High Availability of Postgres-XC using the Corosync Pacemaker LinuxHA stack
As with any distributed architecture based product, Postgres-XC has many components that interact with each other across multiple/different physical nodes. High availability (HA) of these components to ensure that cluster functionality is not impaired across failure of subsets of them is very important. Equally important is zeroing down on a High Availability infrastructure which will provide the necessary bells and whistles to manage complex events like node deaths, network split brain, ordered resource stop/start scenarios etc. I am sure you get the drift, yes it can get very complicated very quickly. To give you an idea, without getting too much into specifics, following were some of the considerations that we had to be mindful of:
* If a node in the cluster goes down or becomes unreachable, all the components running on that cluster should be automatically promoted elsewhere. This should happen within seconds of the node going down. Obviously this assumes that we have standby components made available to this HA infrastructure.

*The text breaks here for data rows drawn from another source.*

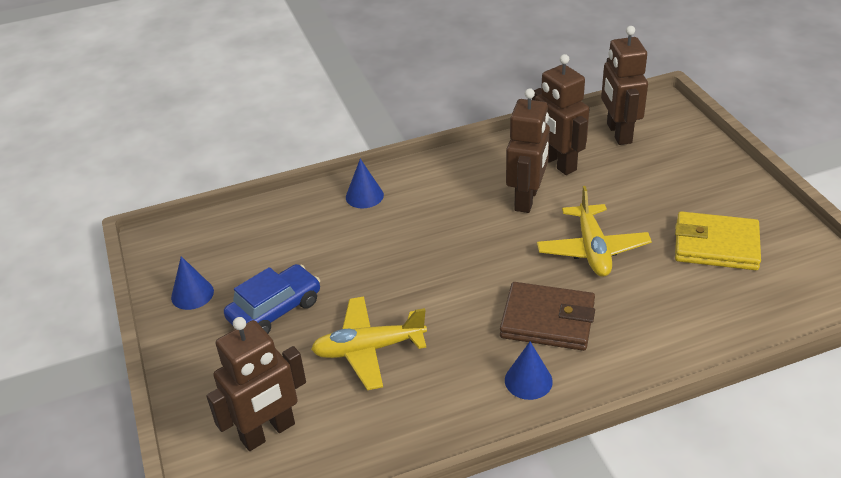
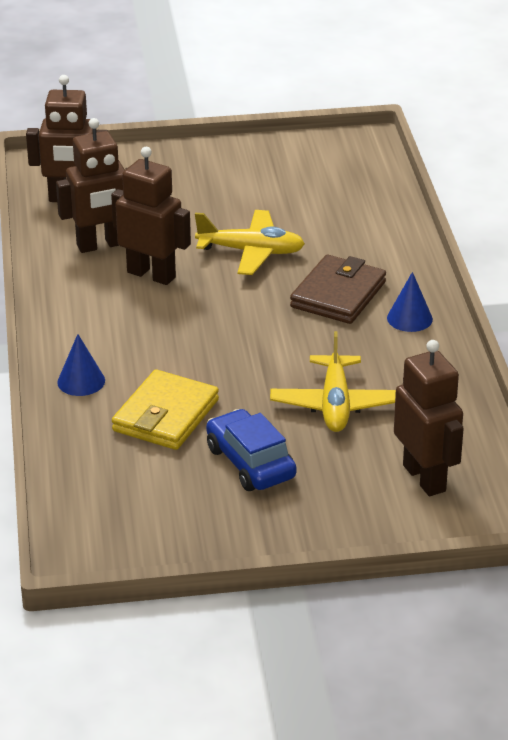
camera: 80 degrees left, 5 degrees down
(192, 294) = (195, 525): blue cone -> none
(716, 245) = (278, 187): yellow wallet -> yellow wallet (166, 415)

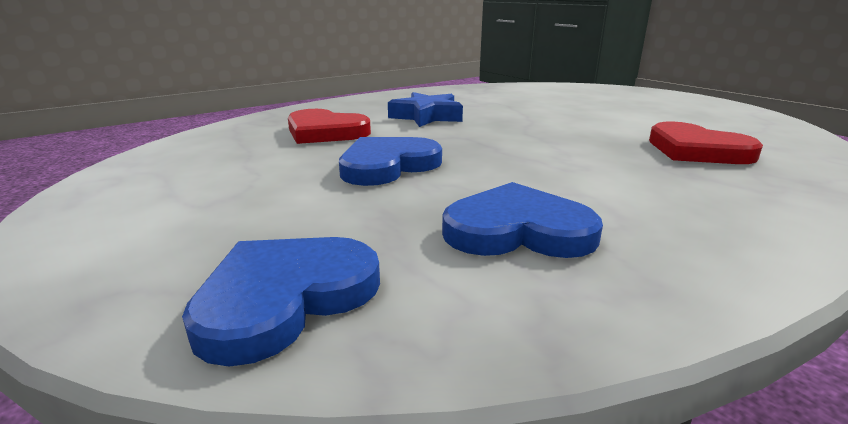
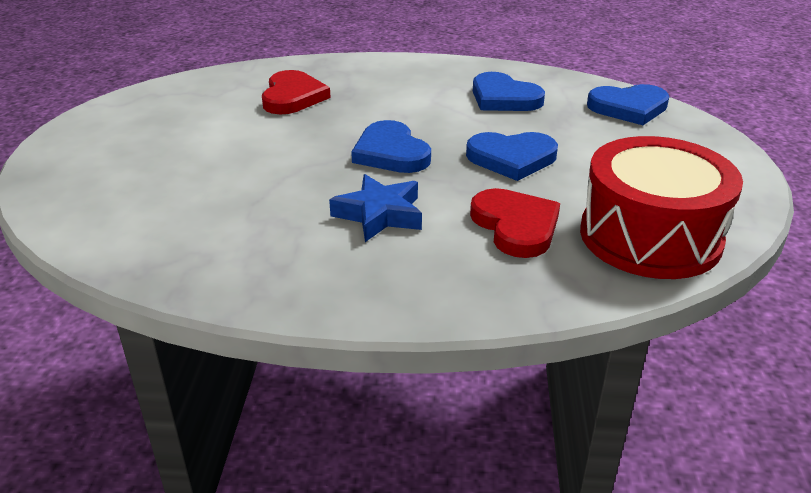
camera: 140 degrees left, 10 degrees up
(204, 150) = (650, 236): none -> red drum
(497, 141) = (391, 153): none -> blue heart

* Only one of the "backup" components should get promoted.
* Components can have dependencies, so there should be an ordered way of stopping one resource after the other and other way around the resources should be started in the appropriate reverse order.
* Some components should be preferred to start on specific nodes. The HA infrastructure should allow for this.

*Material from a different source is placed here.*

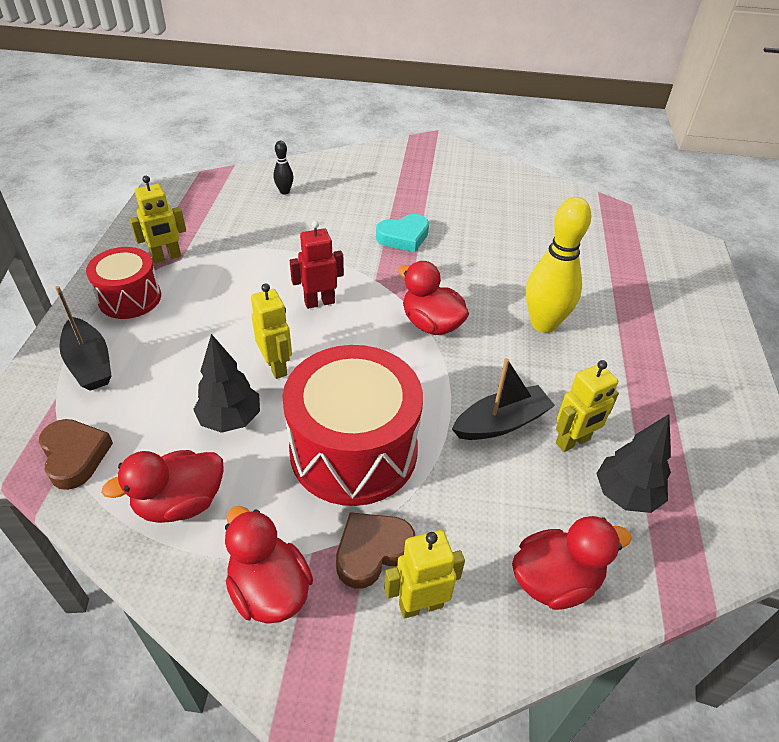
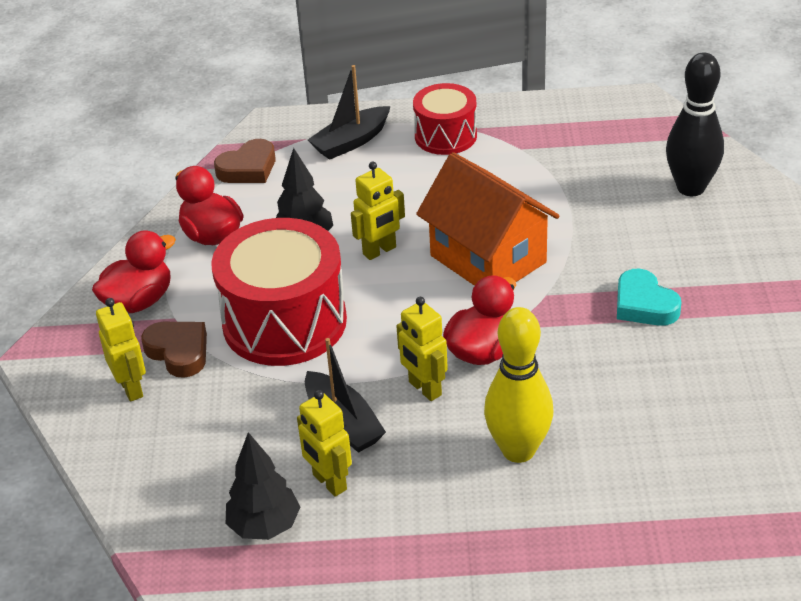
camera: 85 degrees right, 5 degrees down
(166, 257) = (519, 139): yellow robot -> yellow robot (424, 389)
(284, 191) = (690, 188): black bowling pin -> black bowling pin, size x2.16
(319, 302) = (488, 259): red robot -> orange house
(555, 580) = (161, 473): red duck -> none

* The HA infrastructure should allow for Master/Slave kinds of resource monitoring and automatic promotion of slave resources if the master goes down.
In my research, I landed upon the Linux HA framework. This Linux HA framework has been out there providing reliable High-Availability software on *nix platforms for more than a decade now. The two main components are:
Cluster Messaging Layer:
This layer is responsible for providing node membership information. It provides cluster infrastructure (communication and membership) services to its clients. It allows a platform for easy exchange of messages between member nodes and notifies presence or disappearance of participating nodes immediately.
Cluster Resource Manager:
The cluster resource manager makes use of the messaging and membership capabilities provided by the above cluster messaging layer to provide maximum availability of your cluster resources. Along with this it also has intelligence built in to support redundancy, scriptability, node and resource level recovery, features like resource ordering, co-location etc.
We narrowed down on Corosync as the messaging layer coupled with Pacemaker as the cluster resource manager. We also looked at Heartbeat for the messaging layer, but Corosync has seen much more active work and adoption in recent times. Coupled together, this HA stack using Corosync and Pacemaker addressed most of our concerns raised above. Additionally the fact that there were already existing resource agents for base Postgres available on this framework made the decision easier.
We have worked on it for a while now and while it does have a bit of a steep learning curve, going ahead with this professional, rock-solid, open-source HA platform has been the right choice for us!